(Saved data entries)
-*-*-

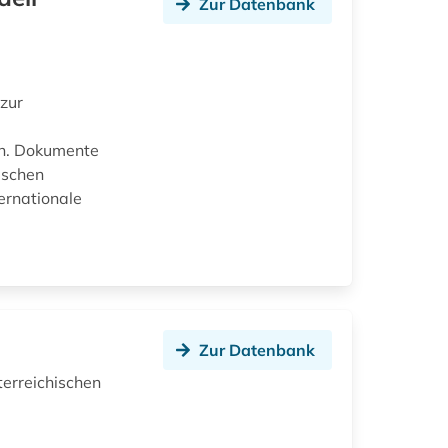
Zur Datenbank
zur
en. Dokumente
ischen
ernationale
Zur Datenbank
terreichischen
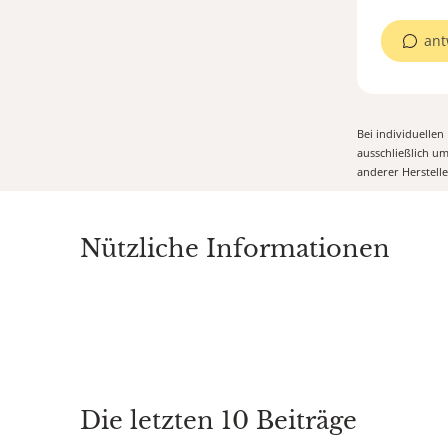
ant
Bei individuelle
ausschließlich u
anderer Herstell
Nützliche Informationen
Die letzten 10 Beiträge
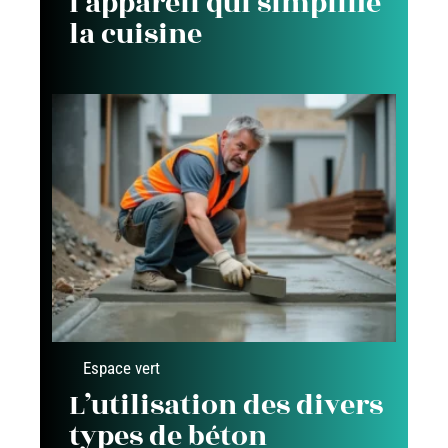
l’appareil qui simplifie
la cuisine
Espace vert
L’utilisation des divers
types de béton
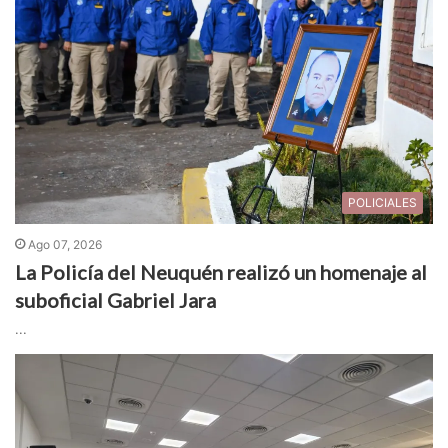
POLICIALES
Ago 07, 2026
La Policía del Neuquén realizó un homenaje al
suboficial Gabriel Jara
...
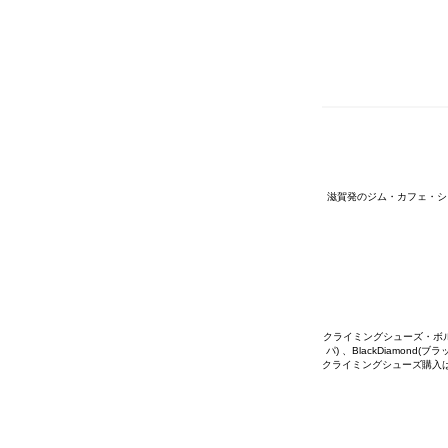
滋賀発のジム・カフェ・シ
クライミングシューズ・ボルダリ
パ) 、BlackDiamon
クライミングシューズ購入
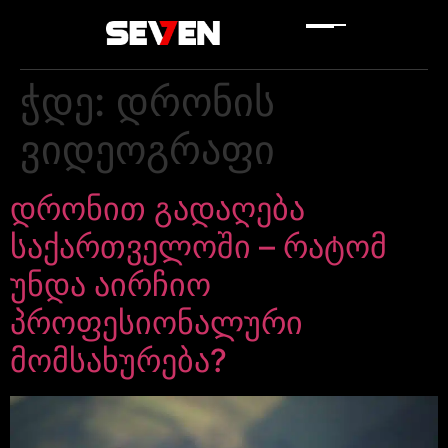
ჭდე:
დრონის
ვიდეოგრაფი
დრონით გადაღება
საქართველოში – რატომ
უნდა აირჩიო
პროფესიონალური
მომსახურება?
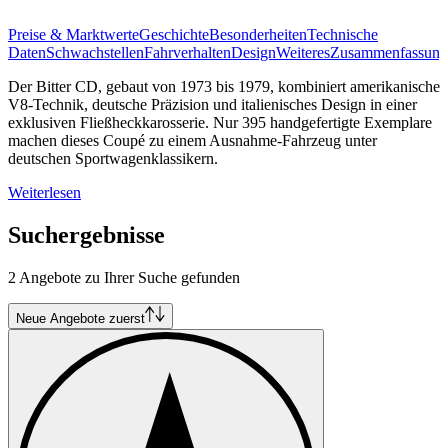
Preise & Marktwerte
Geschichte
Besonderheiten
Technische
Daten
Schwachstellen
Fahrverhalten
Design
Weiteres
Zusammenfassung
Der Bitter CD, gebaut von 1973 bis 1979, kombiniert amerikanische
V8-Technik, deutsche Präzision und italienisches Design in einer
exklusiven Fließheckkarosserie. Nur 395 handgefertigte Exemplare
machen dieses Coupé zu einem Ausnahme-Fahrzeug unter
deutschen Sportwagenklassikern.
Weiterlesen
Suchergebnisse
2 Angebote zu Ihrer Suche gefunden
Neue Angebote zuerst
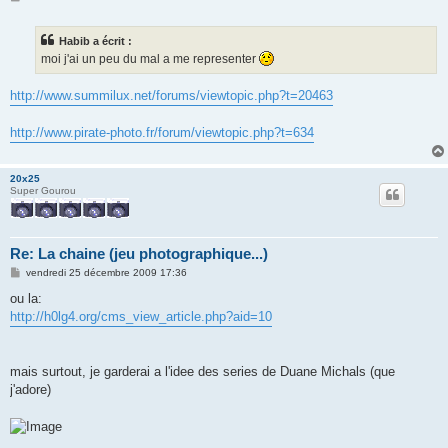
e
s
s
Habib a écrit :
a
g
moi j'ai un peu du mal a me representer
e
http://www.summilux.net/forums/viewtopic.php?t=20463
http://www.pirate-photo.fr/forum/viewtopic.php?t=634
20x25
Super Gourou
Re: La chaine (jeu photographique...)
M
vendredi 25 décembre 2009 17:36
e
s
ou la:
s
http://h0lg4.org/cms_view_article.php?aid=10
a
g
e
mais surtout, je garderai a l'idee des series de Duane Michals (que
j'adore)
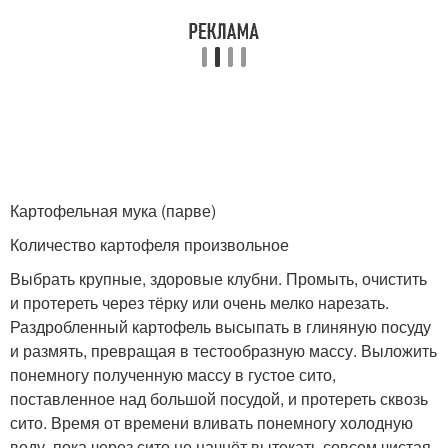
Картофельная мука (парве)
Количество картофеля произвольное
Выбрать крупные, здоровые клубни. Промыть, очистить
и протереть через тёрку или очень мелко нарезать.
Раздробленный картофель высыпать в глиняную посуду
и размять, превращая в тестообразную массу. Выложить
понемногу полученную массу в густое сито,
поставленное над большой посудой, и протереть сквозь
сито. Время от времени вливать понемногу холодную
воду, пока через сито не начнёт вытекать совсем чистая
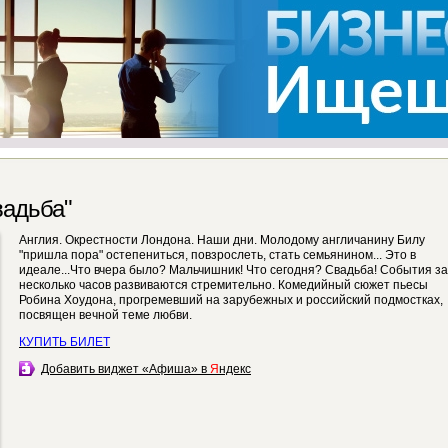
вадьба"
Англия. Окрестности Лондона. Наши дни. Молодому англичанину Билу
"пришла пора" остепениться, повзрослеть, стать семьянином... Это в
идеале...Что вчера было? Мальчишник! Что сегодня? Свадьба! События за
несколько часов развиваются стремительно. Комедийный сюжет пьесы
Робина Хоудона, прогремевший на зарубежных и российский подмостках,
посвящен вечной теме любви.
КУПИТЬ БИЛЕТ
Добавить виджет «Афиша» в
Я
ндекс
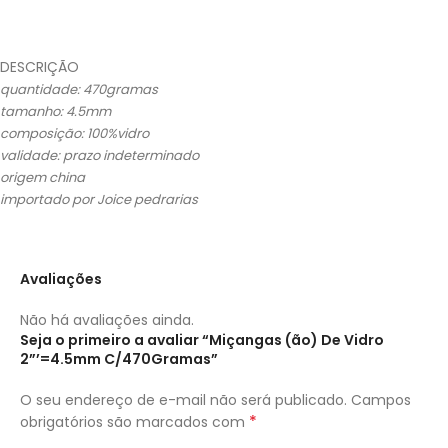
DESCRIÇÃO
quantidade: 470gramas
tamanho: 4.5mm
composição: 100%vidro
validade: prazo indeterminado
origem china
importado por Joice pedrarias
Avaliações
Não há avaliações ainda.
Seja o primeiro a avaliar “Miçangas (ão) De Vidro
2”’=4.5mm C/470Gramas”
O seu endereço de e-mail não será publicado.
Campos
*
obrigatórios são marcados com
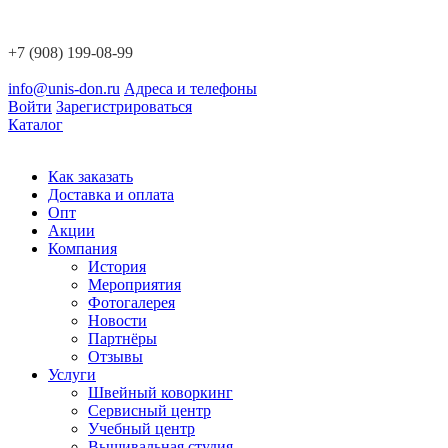
+7 (908) 199-08-99
info@unis-don.ru
Адреса и телефоны
Войти
Зарегистрироваться
Каталог
Как заказать
Доставка и оплата
Опт
Акции
Компания
История
Мероприятия
Фотогалерея
Новости
Партнёры
Отзывы
Услуги
Швейный коворкинг
Сервисный центр
Учебный центр
Вышивальная студия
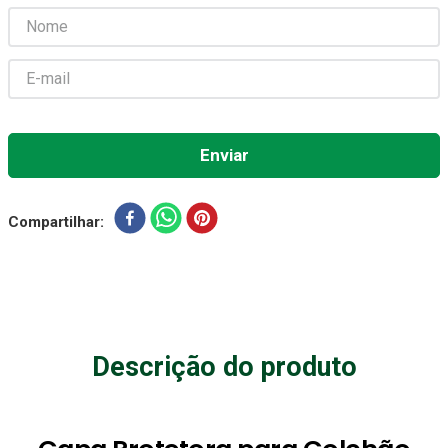
Absorvente Geriatrico
7
º
Gaze Esteril
8
º
Gaze
9
º
Cadeira Banho
10
º
Compartilhar
Descrição do produto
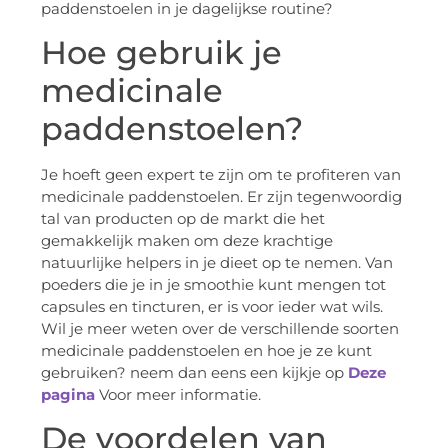
paddenstoelen in je dagelijkse routine?
Hoe gebruik je
medicinale
paddenstoelen?
Je hoeft geen expert te zijn om te profiteren van
medicinale paddenstoelen. Er zijn tegenwoordig
tal van producten op de markt die het
gemakkelijk maken om deze krachtige
natuurlijke helpers in je dieet op te nemen. Van
poeders die je in je smoothie kunt mengen tot
capsules en tincturen, er is voor ieder wat wils.
Wil je meer weten over de verschillende soorten
medicinale paddenstoelen en hoe je ze kunt
gebruiken? neem dan eens een kijkje op
Deze
pagina
Voor meer informatie.
De voordelen van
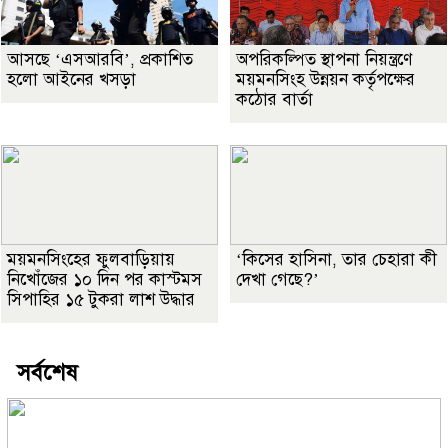
আসছে ‘এসআরবি’, প্রকাশিত
অপরিকল্পিত স্থাপনা নিয়ন্ত্রণে
হলো আইনের খসড়া
ময়মনসিংহ উন্নয়ন কর্তৃপক্ষের
কঠোর বার্তা
ময়মনসিংহের ফুলবাড়িয়ায়
‘কিসের হাসিনা, তার চেহারা কী
নিখোঁজের ১০ দিন পর কাস্টমস
দেখা গেছে?’
সিপাহির ১৫ টুকরা লাশ উদ্ধার
সর্বশেষ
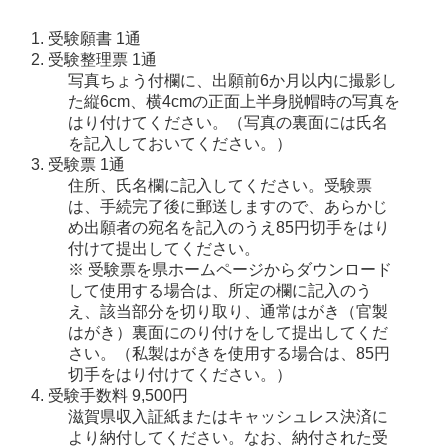
受験願書 1通 
受験整理票 1通 
写真ちょう付欄に、出願前6か月以内に撮影し
た縦6cm、横4cmの正面上半身脱帽時の写真を
はり付けてください。（写真の裏面には氏名
を記入しておいてください。） 
受験票 1通 
住所、氏名欄に記入してください。受験票
は、手続完了後に郵送しますので、あらかじ
め出願者の宛名を記入のうえ85円切手をはり
付けて提出してください。 
※ 受験票を県ホームページからダウンロード
して使用する場合は、所定の欄に記入のう
え、該当部分を切り取り、通常はがき（官製
はがき）裏面にのり付けをして提出してくだ
さい。（私製はがきを使用する場合は、85円
切手をはり付けてください。）
受験手数料 9,500円 
滋賀県収入証紙またはキャッシュレス決済に
より納付してください。なお、納付された受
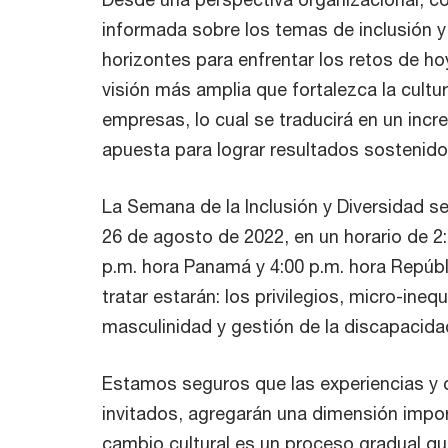
informada sobre los temas de inclusión y
horizontes para enfrentar los retos de h
visión más amplia que fortalezca la cultu
empresas, lo cual se traducirá en un incr
apuesta para lograr resultados sostenido
La Semana de la Inclusión y Diversidad se 
26 de agosto de 2022, en un horario de 2:
p.m. hora Panamá y 4:00 p.m. hora Repúbl
tratar estarán: los privilegios, micro-ineq
masculinidad y gestión de la discapacida
Estamos seguros que las experiencias y 
invitados, agregarán una dimensión impor
cambio cultural es un proceso gradual qu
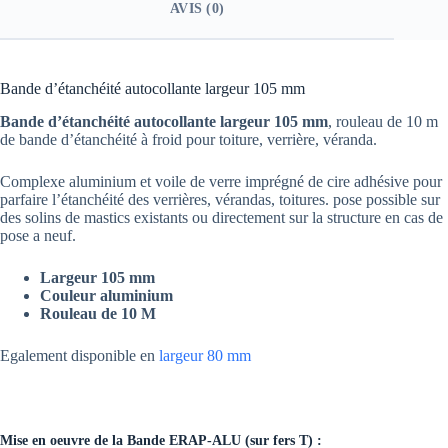
AVIS (0)
Bande d’étanchéité autocollante largeur 105 mm
Bande d’étanchéité autocollante largeur 105 mm
, rouleau de 10 m
de bande d’étanchéité à froid pour toiture, verrière, véranda.
Complexe aluminium et voile de verre imprégné de cire adhésive pour
parfaire l’étanchéité des verrières, vérandas, toitures. pose possible sur
des solins de mastics existants ou directement sur la structure en cas de
pose a neuf.
Largeur 105 mm
Couleur aluminium
Rouleau de 10 M
Egalement disponible en
largeur 80 mm
Mise en oeuvre de la Bande ERAP-ALU
(sur fers T) :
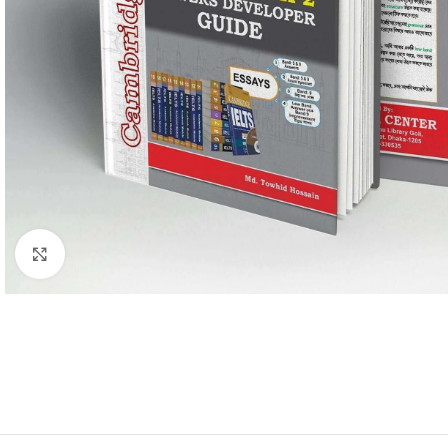
Click to enlarge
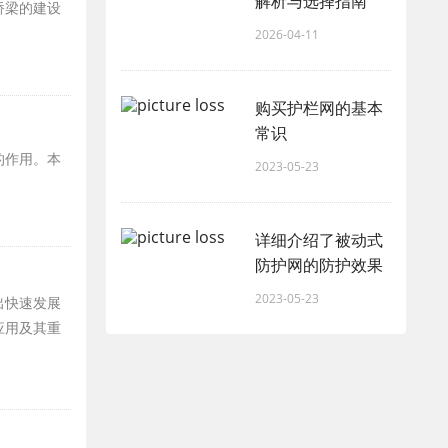
解析与选择指南
桥梁的建设
2026-04-11
购买护栏网的基本
常识
的作用。本
2023-05-23
详细介绍了被动式
防护网的防护效果
2023-05-23
出快速发展
应用及其重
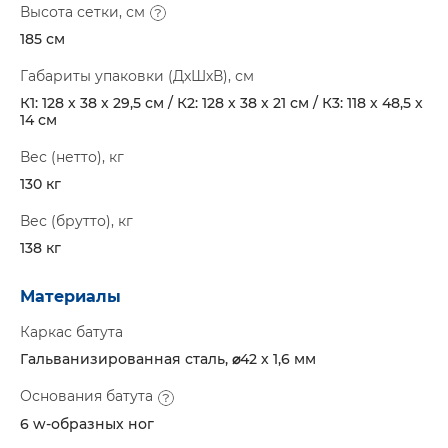
Высота сетки, см
185 см
Габариты упаковки (ДхШхВ), см
К1: 128 х 38 х 29,5 см / К2: 128 х 38 х 21 см / К3: 118 х 48,5 х
14 см
Вес (нетто), кг
130 кг
Вес (брутто), кг
138 кг
Материалы
Каркас батута
Гальванизированная сталь, ⌀42 х 1,6 мм
Основания батута
6 w-образных ног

-*-*-

Where pictures sit among the data above, omit them, and output the rest exactly.

Zur Datenbank
zur
en. Dokumente
ischen
ernationale
Zur Datenbank
terreichischen
ant
Bei individuelle
ausschließlich u
anderer Herstell
Nützliche Informationen
Die letzten 10 Beiträge
l’appareil qui simplifie
la cuisine
Espace vert
L’utilisation des divers
types de béton
POLICIALES
Ago 07, 2026
La Policía del Neuquén realizó un homenaje al
suboficial Gabriel Jara
...
滋賀発のジム・カフェ・シ
クライミングシューズ・ボルダリ
パ) 、BlackDiamon
クライミングシューズ購入
ჭდე:
დრონის
ვიდეოგრაფი
დრონით გადაღება
საქართველოში – რატომ
უნდა აირჩიო
პროფესიონალური
მომსახურება?
Preise & Marktwerte
Geschichte
Besonderheiten
Technische
Daten
Schwachstellen
Fahrverhalten
Design
Weiteres
Zusammenfassung
Der Bitter CD, gebaut von 1973 bis 1979, kombiniert amerikanische
V8-Technik, deutsche Präzision und italienisches Design in einer
exklusiven Fließheckkarosserie. Nur 395 handgefertigte Exemplare
machen dieses Coupé zu einem Ausnahme-Fahrzeug unter
deutschen Sportwagenklassikern.
Weiterlesen
Suchergebnisse
2 Angebote zu Ihrer Suche gefunden
Neue Angebote zuerst
e
s
s
Habib a écrit :
a
g
moi j'ai un peu du mal a me representer
e
http://www.summilux.net/forums/viewtopic.php?t=20463
http://www.pirate-photo.fr/forum/viewtopic.php?t=634
20x25
Super Gourou
Re: La chaine (jeu photographique...)
M
vendredi 25 décembre 2009 17:36
e
s
ou la:
s
http://h0lg4.org/cms_view_article.php?aid=10
a
g
e
mais surtout, je garderai a l'idee des series de Duane Michals (que
j'adore)
Картофельная мука (парве)
Количество картофеля произвольное
Выбрать крупные, здоровые клубни. Промыть, очистить
и протереть через тёрку или очень мелко нарезать.
Раздробленный картофель высыпать в глиняную посуду
и размять, превращая в тестообразную массу. Выложить
понемногу полученную массу в густое сито,
поставленное над большой посудой, и протереть сквозь
сито. Время от времени вливать понемногу холодную
воду, пока через сито не начнёт вытекать совсем чистая
вадьба"
Англия. Окрестности Лондона. Наши дни. Молодому англичанину Билу
"пришла пора" остепениться, повзрослеть, стать семьянином... Это в
идеале...Что вчера было? Мальчишник! Что сегодня? Свадьба! События за
несколько часов развиваются стремительно. Комедийный сюжет пьесы
Робина Хоудона, прогремевший на зарубежных и российский подмостках,
посвящен вечной теме любви.
КУПИТЬ БИЛЕТ
Добавить виджет «Афиша» в
Я
ндекс
DESCRIÇÃO
quantidade: 470gramas
tamanho: 4.5mm
composição: 100%vidro
validade: prazo indeterminado
origem china
importado por Joice pedrarias
Avaliações
Não há avaliações ainda.
Seja o primeiro a avaliar “Miçangas (ão) De Vidro
2”’=4.5mm C/470Gramas”
O seu endereço de e-mail não será publicado.
Campos
*
obrigatórios são marcados com
+7 (908) 199-08-99
info@unis-don.ru
Адреса и телефоны
Войти
Зарегистрироваться
Каталог
Как заказать
Доставка и оплата
Опт
Акции
Компания
История
Мероприятия
Фотогалерея
Новости
Партнёры
Отзывы
Услуги
Швейный коворкинг
Сервисный центр
Учебный центр
Вышивальная студия
Absorvente Geriatrico
7
º
Gaze Esteril
8
º
Gaze
9
º
Cadeira Banho
10
º
Compartilhar
Descrição do produto
paddenstoelen in je dagelijkse routine?
Hoe gebruik je
medicinale
paddenstoelen?
Je hoeft geen expert te zijn om te profiteren van
medicinale paddenstoelen. Er zijn tegenwoordig
tal van producten op de markt die het
gemakkelijk maken om deze krachtige
natuurlijke helpers in je dieet op te nemen. Van
poeders die je in je smoothie kunt mengen tot
capsules en tincturen, er is voor ieder wat wils.
Wil je meer weten over de verschillende soorten
medicinale paddenstoelen en hoe je ze kunt
gebruiken? neem dan eens een kijkje op
Deze
pagina
Voor meer informatie.
De voordelen van
আসছে ‘এসআরবি’, প্রকাশিত
অপরিকল্পিত স্থাপনা নিয়ন্ত্রণে
হলো আইনের খসড়া
ময়মনসিংহ উন্নয়ন কর্তৃপক্ষের
কঠোর বার্তা
ময়মনসিংহের ফুলবাড়িয়ায়
‘কিসের হাসিনা, তার চেহারা কী
নিখোঁজের ১০ দিন পর কাস্টমস
দেখা গেছে?’
সিপাহির ১৫ টুকরা লাশ উদ্ধার
সর্বশেষ
受験願書 1通 
受験整理票 1通 
写真ちょう付欄に、出願前6か月以内に撮影し
た縦6cm、横4cmの正面上半身脱帽時の写真を
はり付けてください。（写真の裏面には氏名
を記入しておいてください。） 
受験票 1通 
住所、氏名欄に記入してください。受験票
は、手続完了後に郵送しますので、あらかじ
め出願者の宛名を記入のうえ85円切手をはり
付けて提出してください。 
※ 受験票を県ホームページからダウンロード
して使用する場合は、所定の欄に記入のう
え、該当部分を切り取り、通常はがき（官製
はがき）裏面にのり付けをして提出してくだ
さい。（私製はがきを使用する場合は、85円
切手をはり付けてください。）
受験手数料 9,500円 
滋賀県収入証紙またはキャッシュレス決済に
より納付してください。なお、納付された受
informada sobre los temas de inclusión y
horizontes para enfrentar los retos de h
visión más amplia que fortalezca la cultu
empresas, lo cual se traducirá en un incr
apuesta para lograr resultados sostenido
La Semana de la Inclusión y Diversidad se 
26 de agosto de 2022, en un horario de 2:
p.m. hora Panamá y 4:00 p.m. hora Repúbl
tratar estarán: los privilegios, micro-ineq
masculinidad y gestión de la discapacida
Estamos seguros que las experiencias y 
invitados, agregarán una dimensión impor
cambio cultural es un proceso gradual qu
AVIS (0)
Bande d’étanchéité autocollante largeur 105 mm
Bande d’étanchéité autocollante largeur 105 mm
, rouleau de 10 m
de bande d’étanchéité à froid pour toiture, verrière, véranda.
Complexe aluminium et voile de verre imprégné de cire adhésive pour
parfaire l’étanchéité des verrières, vérandas, toitures. pose possible sur
des solins de mastics existants ou directement sur la structure en cas de
pose a neuf.
Largeur 105 mm
Couleur aluminium
Rouleau de 10 M
Egalement disponible en
largeur 80 mm
Mise en oeuvre de la Bande ERAP-ALU
(sur fers T) :
Click to enlarge
解析与选择指南
桥梁的建设
2026-04-11
购买护栏网的基本
常识
的作用。本
2023-05-23
详细介绍了被动式
防护网的防护效果
2023-05-23
出快速发展
应用及其重
Высота сетки, см
185 см
Габариты упаковки (ДхШхВ), см
К1: 128 х 38 х 29,5 см / К2: 128 х 38 х 21 см / К3: 118 х 48,5 х
14 см
Вес (нетто), кг
130 кг
Вес (брутто), кг
138 кг
Материалы
Каркас батута
Гальванизированная сталь, ⌀42 х 1,6 мм
Основания батута
6 w-образных ног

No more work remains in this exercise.